No início da sua carreira, o saxofonista Peter Brötzmann foi considerado subversivo. Hoje, aos 70 anos, é um dos expoentes máximos do jazz de vanguarda mundial, continuando a inspirar toda uma nova geração de ouvintes e músicos. Na próxima semana, vamos tê-lo connosco no Jazz em Agosto. Rodrigo Amado

Em Junho deste ano, o saxofonista e improvisador alemão Peter Brötzmann recebeu um "Lifetime Achievement Award" do Vision Festival de Nova Iorque, o mais importante evento norte-americano dedicado ao jazz de vanguarda. Apanhado de surpresa, o saxofonista viu nessa distinção o reconhecimento de uma longa relação musical; "Penso que sou o primeiro europeu e um dos raríssimos músicos brancos a receber este título. A minha ligação aos músicos norte-americanos é muito forte e começou bastante cedo na minha carreira. Tocar, ainda novo, com alguns desses músicos, como Steve Lacy ou Don Cherry, foi muito importante para mim. Conheci o Andrew Cirylle, com quem vim a tocar mais tarde, quando ele era ainda muito novo e estava em digressão com o Cecil Taylor na Europa. Cresci a ouvir Duke Ellington, Sidney Bechet, Louis Armstrong, Coleman Hawkins, Lester Young e Bud Powell. A minha visão da música está muito ligada à tradição norte-americana do jazz."

Apesar de europeu, Brötzmann assume uma ligação à ancestral tradição dos blues, que considera universal: "Não devemos esquecer que esta música tem as suas raízes mais profundas nos EUA. Por muito que os europeus possam contribuir para ela, tentando mudar por vezes a sua direcção, para mim, que sou bastante antiquado, as verdadeiras origens mantêm-se nos blues. Eles são a essência do ser humano, um sentimento comum a todas as culturas. Todas as culturas têm os seus blues, apesar de estes soarem totalmente diferentes."
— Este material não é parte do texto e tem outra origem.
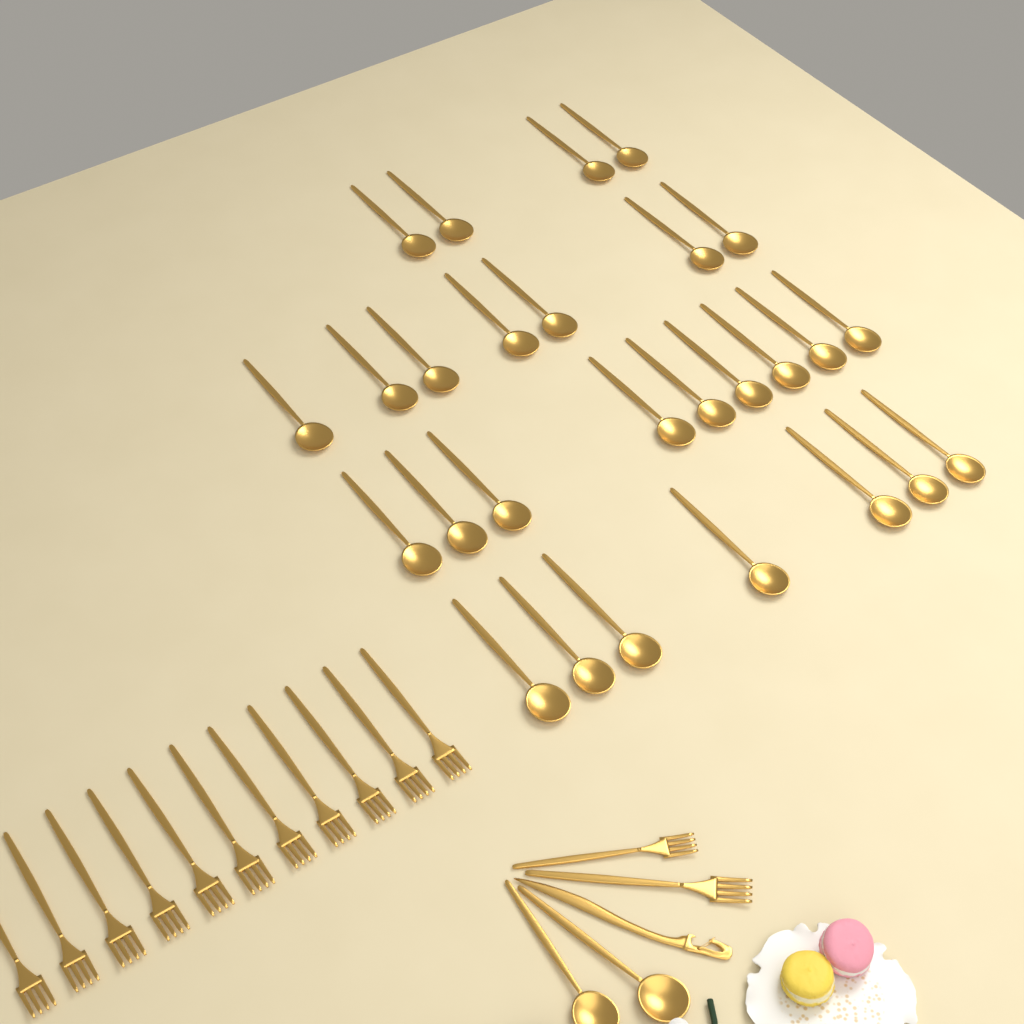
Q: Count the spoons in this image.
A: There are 29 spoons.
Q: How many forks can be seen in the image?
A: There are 13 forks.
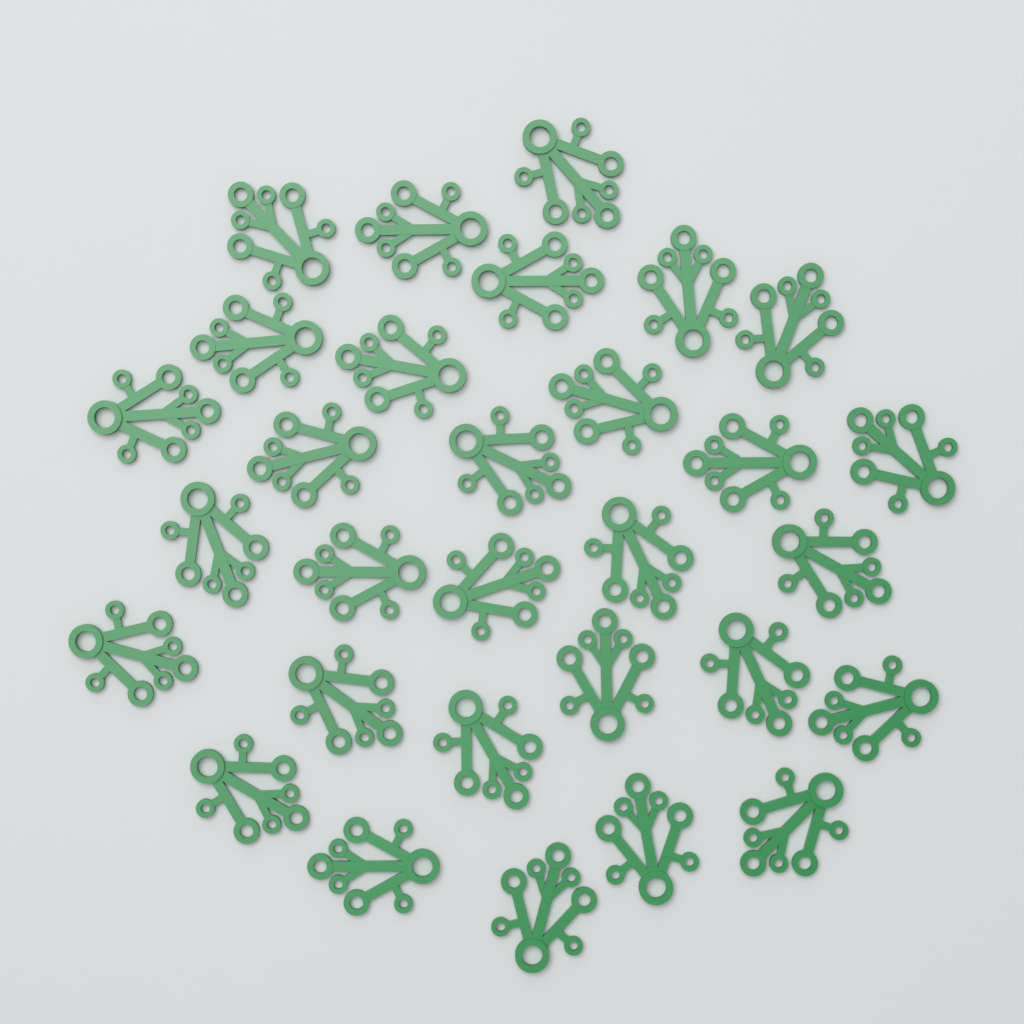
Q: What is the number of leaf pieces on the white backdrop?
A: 30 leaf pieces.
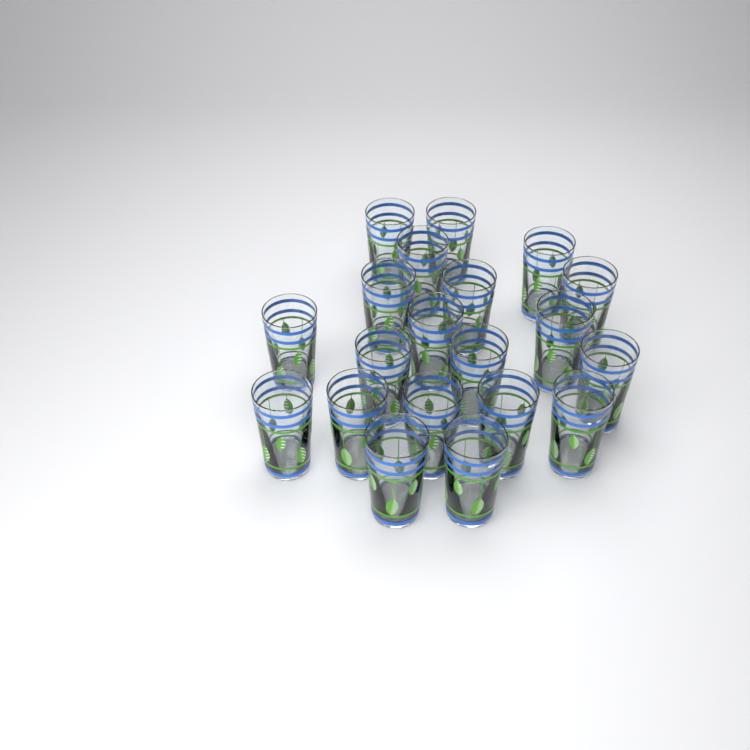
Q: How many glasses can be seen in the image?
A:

Aos 70 anos, Brötzmann chega a Portugal integrado na comitiva da edição deste ano do festival Jazz em Agosto: actua na próxima sexta-feira, com o seu quarteto Hairy Bones - Toshinori Kondo, Massimo Pupillo e Paal Nilssen-Love - no Anfiteatro Ao Ar Livre da Gulbenkian. Parte de um movimento a que poderíamos dar o nome de "fire music", o saxofonista pratica uma música descendente directa do free-jazz: um som livre, extremamente físico, que conquista a atenção de um público jovem que raramente ouve jazz, estabelecendo pontos de contacto com o seu universo através da energia pura e da espontaneidade destilada pelos músicos. "Sim. Aonde quer que vá, recebo uma reacção forte por parte dos mais novos... seja na Polónia, nos Estados Unidos, em Portugal, na Ucrânia ou na Russia. Mas aquilo a que chamamos free-jazz foi algo que aconteceu num período muito específico do século passado, entre 1960 e 1975, ligado a uma série de acontecimentos políticos que ocorreram na Europa e nos EUA. A Guerra da Coreia tinha terminado e o conflito no Vietname estava a começar. Toda a nossa geração se perguntava: como é possível isto acontecer?. Como não tinhamos respostas, tinhamos de procurá-las em nós próprios, na música, nas artes, nas viagens, de todas as formas possíveis. Quando conheci os meus amigos holandeses e ingleses - Willem Breuker, Han Bennink, Paul Rutherford ou Evan Parker -, todos partilhávamos o mesmo sentimento, todos estávamos a construir algo. Todos tentávamos, de forma ingénua, mudar o mundo, torná-lo num lugar melhor", recorda.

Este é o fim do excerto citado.